Ouganda : Museveni, le maître dans sa « bananeraie »
Au pouvoir depuis trente ans, Yoweri Museveni tentera d’obtenir un cinquième mandat de président le 18 février. Avec déjà la quasi-certitude de l’emporter face à une opposition divisée.
Né il y a soixante et onze ans à Ntungamo, dans le sud-ouest de l’Ouganda, Yoweri Museveni aime à rappeler ses origines rurales. Se présentant volontiers comme un simple éleveur, le président apprécie particulièrement la métaphore paysanne. En 1995, il avait intitulé son autobiographie Sowing the Mustard Seed (« semer la graine de moutarde »). Aujourd’hui, alors qu’il vient de fêter ses trente ans de règne et brigue un nouveau mandat de cinq ans, il se voit à la tête d’une plantation verdoyante. « Comment pourrais-je quitter une bananeraie que j’ai plantée et qui commence à donner des fruits ? » demande-t-il, mutin.

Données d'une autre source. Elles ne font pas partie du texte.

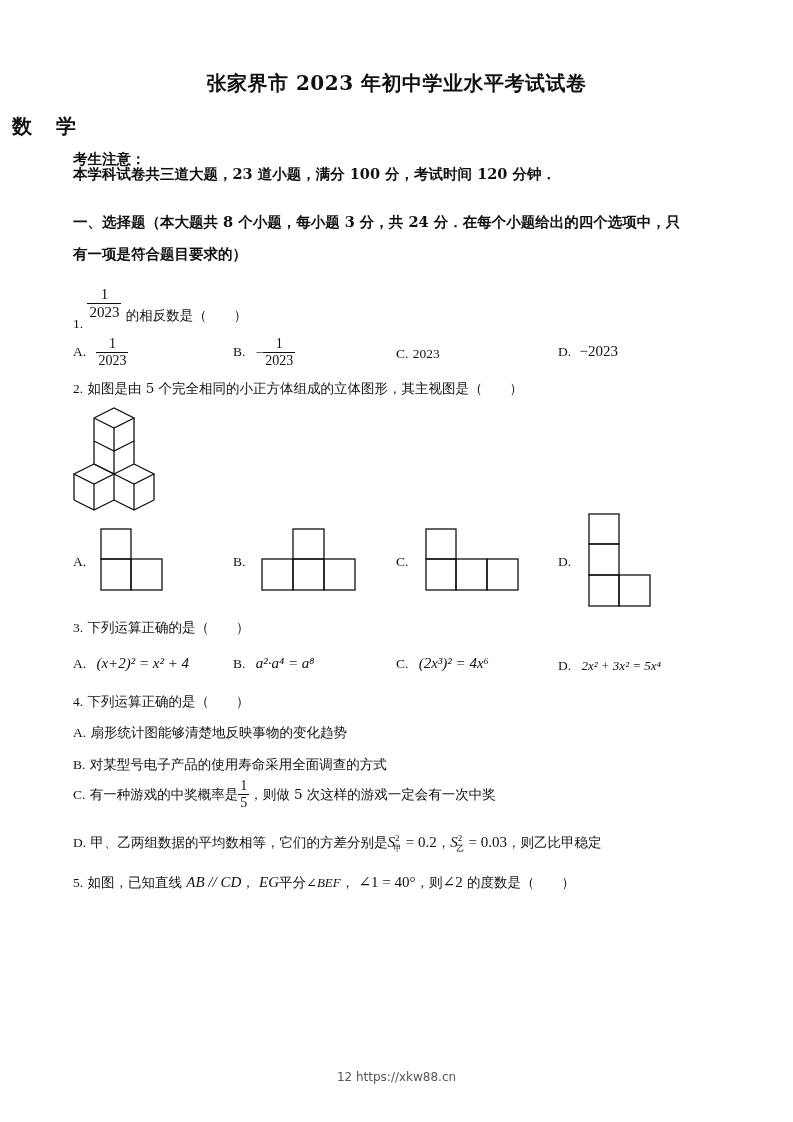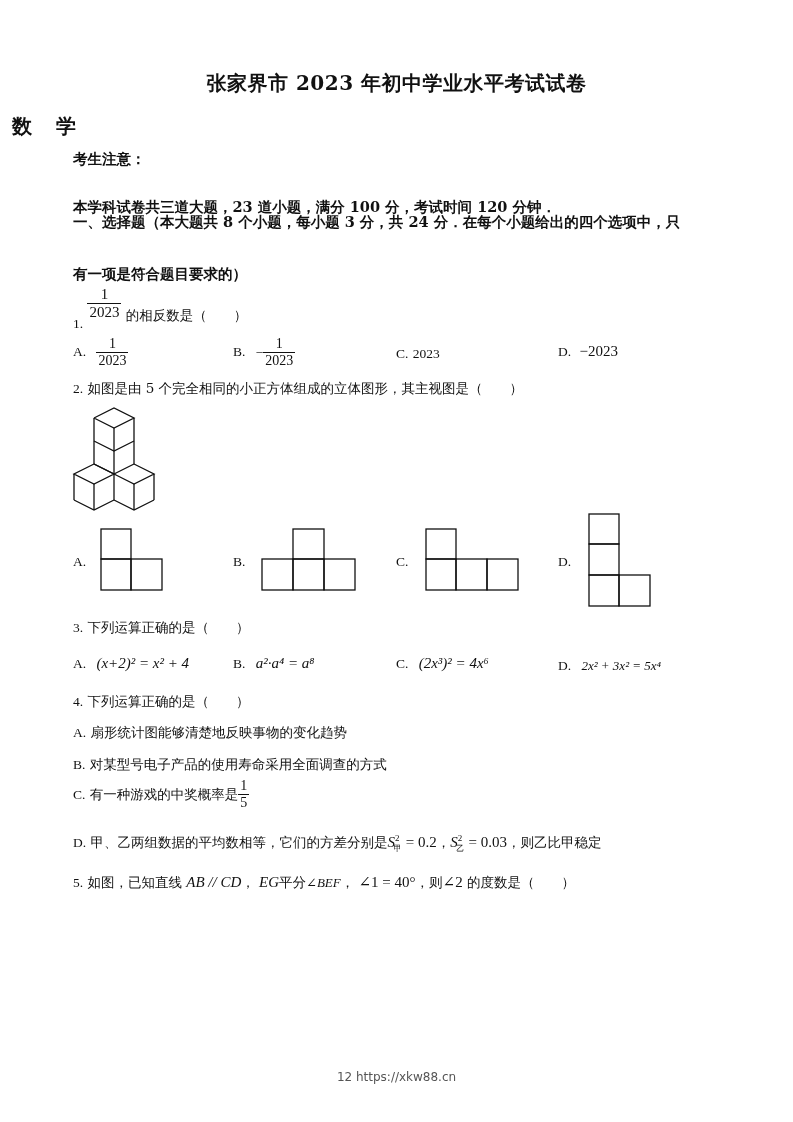--- a/index.html
+++ b/index.html
@@ -34,7 +34,7 @@
 </div>
 
 <div class="abs bold" style="left:73px; top:150px;">考生注意：</div>
-<div class="abs bold" style="left:73px; top:198px;">本学科试卷共三道大题，23 道小题，满分 100 分，考试时间 120 分钟．</div>
+<div class="abs bold" style="left:73px; top:165px;">本学科试卷共三道大题，23 道小题，满分 100 分，考试时间 120 分钟．</div>
 <div class="abs bold" style="left:73px; top:213px;">一、选择题（本大题共 8 个小题，每小题 3 分，共 24 分．在每个小题给出的四个选项中，只</div>
 <div class="abs bold" style="left:73px; top:245px;margin-top:20px;">有一项是符合题目要求的）</div>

Le 18 février, avec la quasi-certitude de l’emporter face à une opposition divisée, Museveni sera en lice pour sa cinquième présidentielle à la tête du Mouvement de résistance nationale. Arrivé au pouvoir par les armes en 1986, dans un pays exsangue après les dictatures d’Idi Amin Dada et de Milton Obote, il ne manque jamais une occasion de rappeler ce que l’Ouganda lui doit : la stabilité, une certaine croissance économique et une relative amélioration des libertés.
Ancien guérillero marxiste converti à l’économie de marché, le président est un fin manœuvrier qui sait donner d’une main pour reprendre de l’autre. Face aux pressions internationales, il a accepté l’introduction du multipartisme au moment même où il faisait sauter le verrou de la limitation des mandats… Bien entendu, les médias sont libres de s’exprimer, mais de malheureux impayés peuvent fort opportunément servir de prétexte pour fermer une radio qui aurait eu le tort, à l’instar d’Endigyito FM fin janvier, d’interviewer un opposant.
Des ex-partisans de Museveni dans l’opposition
Le 18 février, les opposants en question seront au nombre de sept à défier le Mzee (« le vieux »), dont une seule femme, Maureen Kyalya, ancienne aide présidentielle. C’est d’ailleurs là l’une des particularités de cette élection : c’est dans les rangs de ses ex-partisans, voire de ses proches, que grandissent les candidats à la succession de Museveni. Son éternel rival du Forum pour le changement démocratique, Kizza Besigye (59 ans), est son ancien médecin.
Amama Mbabazi (67 ans), qui promet de rétablir la limitation des mandats, fut Premier ministre pendant trois ans. Heureusement, côté famille, le président peut compter sur le soutien indéfectible des siens : sa femme, Janet, est ministre, chargée de la région du Karamoja, sa fille Natasha Karugire est sa secrétaire pour les affaires intérieures et son fils, Muhoozi Kainerugaba (41 ans), dirige la garde présidentielle tout en étant responsable de la sécurité des installations pétrolières du pays.
Si l’Ouganda de 2016 se porte bien mieux que celui de 1986, la bananeraie de Museveni n’est pas encore un jardin d’Éden. Alors que la bataille présidentielle fait rage sur les réseaux sociaux entre #VoteSevo (Museveni), #GoForward (Mbabazi) et #WesigeBesigye (Besigye), la société civile frémit de protestations. Des voix s’élèvent contre le zèle policier ou les activités de ces crime preventers qui ont pour habitude de s’en prendre surtout aux partisans de l’opposition. Parler est possible, dans l’Ouganda de Museveni, mais hausser le ton est mal vu.
Le général à la retraite David Sejusa, lui aussi ancien conseiller du président, avait dû s’exiler pendant dix-huit mois, en 2014, pour avoir critiqué la dérive monarchique du régime. Au début du mois de février, il a été tout bonnement arrêté. Alors que l’armée ne paie plus ses émoluments, il est accusé d’insubordination, d’abandon de poste et de participation à des réunions politiques – ce qui lui a valu d’être envoyé à la prison de Luzira. Prison où il avait déjà été détenu, en 1976, sous Idi Amin Dada.